Gesternabend habe ich etwas gemacht, was ich nie zuvor gemacht habe: In einem Aufzug voller Azubis zu meiner Kollegin gesagt, dass das eine richtig beschissene Woche gewesen sei. Natürlich habe ich mich bei den Anwesenden entschuldigt und versichert, dass es mit ihnen nichts zu tun hätte. Einer antwortete, dass sie wohl dem einen oder anderen Lehrer ebenfalls eine beschissene Woche beschert hätten, die anderen nickten.
Auch wenn es sich an unserer Schule nicht gehört, derartiges zu äussern: Vielleicht schadet es gar nicht, wenn die Lernenden ab und zu einmal merken, dass sich hinter der Projektionsfläche Lehrperson ein Mensch verbirgt.

BAM 2011

Die nächsten Tage bin ich an der Berufsbildungsmesse. Ich werde morgen Achtklässlern aus dem ganzen Kanton erklären, was eine Buchhändlerin den lieben langen Tag macht, dass sie eher drinnen als draussen arbeitet, dass sie mehr mit Menschen und weniger mit Tieren zu tun hat. Dass sie einen PC braucht und ausser Kisten heben keine Schwerarbeit verrichtet. Die Fragen kommen aus einem Fragebogen, den die Jugendlichen im Rahmen der Berufswahl ausfüllen müssen. Am Wochenende berate ich dann mehr die Eltern, die sich Sorgen machen, dass die Tochter Buchhänderlin werden möchte, obwohl die doch nichts verdienen und am Ende ohne jede Sicherheit dastehen, weil „gerne lesen“ weissgott nicht reicht fürs Leben. Ich freue mich sehr! Ich liebe Messen (Nomen es omen).
Der deutsche Berufsfilm über die Buchhändlerin von 2010 ist zwar wenig originell, aber genau deswegen sehenswert für junge Leute, die sich für den Buchhandel interessieren.
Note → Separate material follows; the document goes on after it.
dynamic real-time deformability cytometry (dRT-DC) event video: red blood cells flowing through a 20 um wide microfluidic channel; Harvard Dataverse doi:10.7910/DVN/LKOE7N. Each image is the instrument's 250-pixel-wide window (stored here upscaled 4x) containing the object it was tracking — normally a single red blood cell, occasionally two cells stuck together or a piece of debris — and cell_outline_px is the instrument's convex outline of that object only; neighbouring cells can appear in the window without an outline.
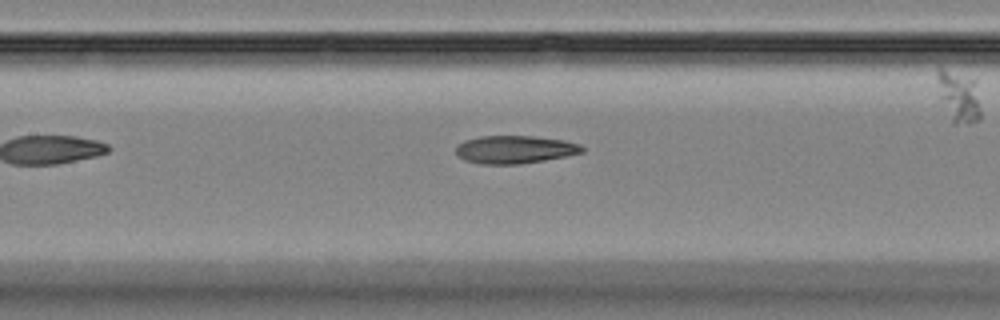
{"species": "Egyptian fruit bat (a non-hibernating species)", "species_latin": "Rousettus aegyptiacus", "temperature_condition": "room temperature", "stored_images_in_passage": 35, "camera_frame_rate_fps": 3000, "um_per_image_px": 0.085, "animal": {"sex": "female"}, "frame": {"image": 1, "passage_image": 8, "time_ms": 2.333, "image_size_px": [1000, 320], "cell_outline_px": [[584, 152], [544, 160], [520, 164], [480, 164], [464, 160], [456, 156], [456, 148], [464, 140], [480, 136], [532, 136], [564, 140], [580, 144], [584, 148]], "centroid_in_image_um": [43.73, 12.71], "position_along_channel_um": 163.7, "area_um2": 20.52}}
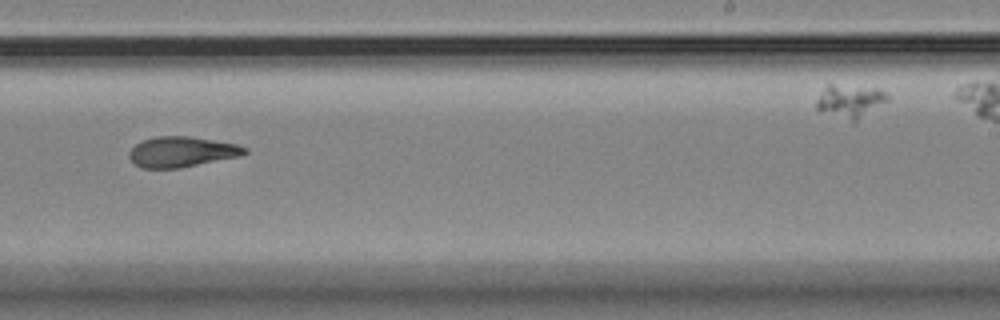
{"frame": {"image": 2, "passage_image": 17, "time_ms": 5.333, "image_size_px": [1000, 320], "cell_outline_px": [[248, 152], [240, 156], [180, 168], [140, 168], [128, 156], [128, 152], [136, 144], [144, 140], [156, 136], [188, 136], [236, 144], [248, 148]], "centroid_in_image_um": [15.44, 12.91], "position_along_channel_um": 273.6, "area_um2": 20.35}}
Er zeigt, was eine durchschnittliche Ausbildung so beinhaltet. Gedreht wurde in einer Filiale des Hamburger Traditionshauses Heymann.
So long!

Geschafft!

Abteilung Kundendialog: Ich habe die Klassenfotoliste der neuen Klasse fertig, sieht schön aus! Ist für die Klasse, die Lehrpersonen und die Lernplattform gedacht. Es war eine Zangergeburt, denn jemand fehlt ja immer und den anderen gefällt das Foto nicht so ganz und die Bildbearbietung kostet halt auch Zeit und Nerven.
Abteilung Buchhandel: Der Pegasus 104 ist fertig (32 Seiten, uff). Dabei dachten wir schon bei der ersten Nummer, es sei demnächst aus mit Buchhandel.
So ist’s recht angenehm, zu Bett zu gehn.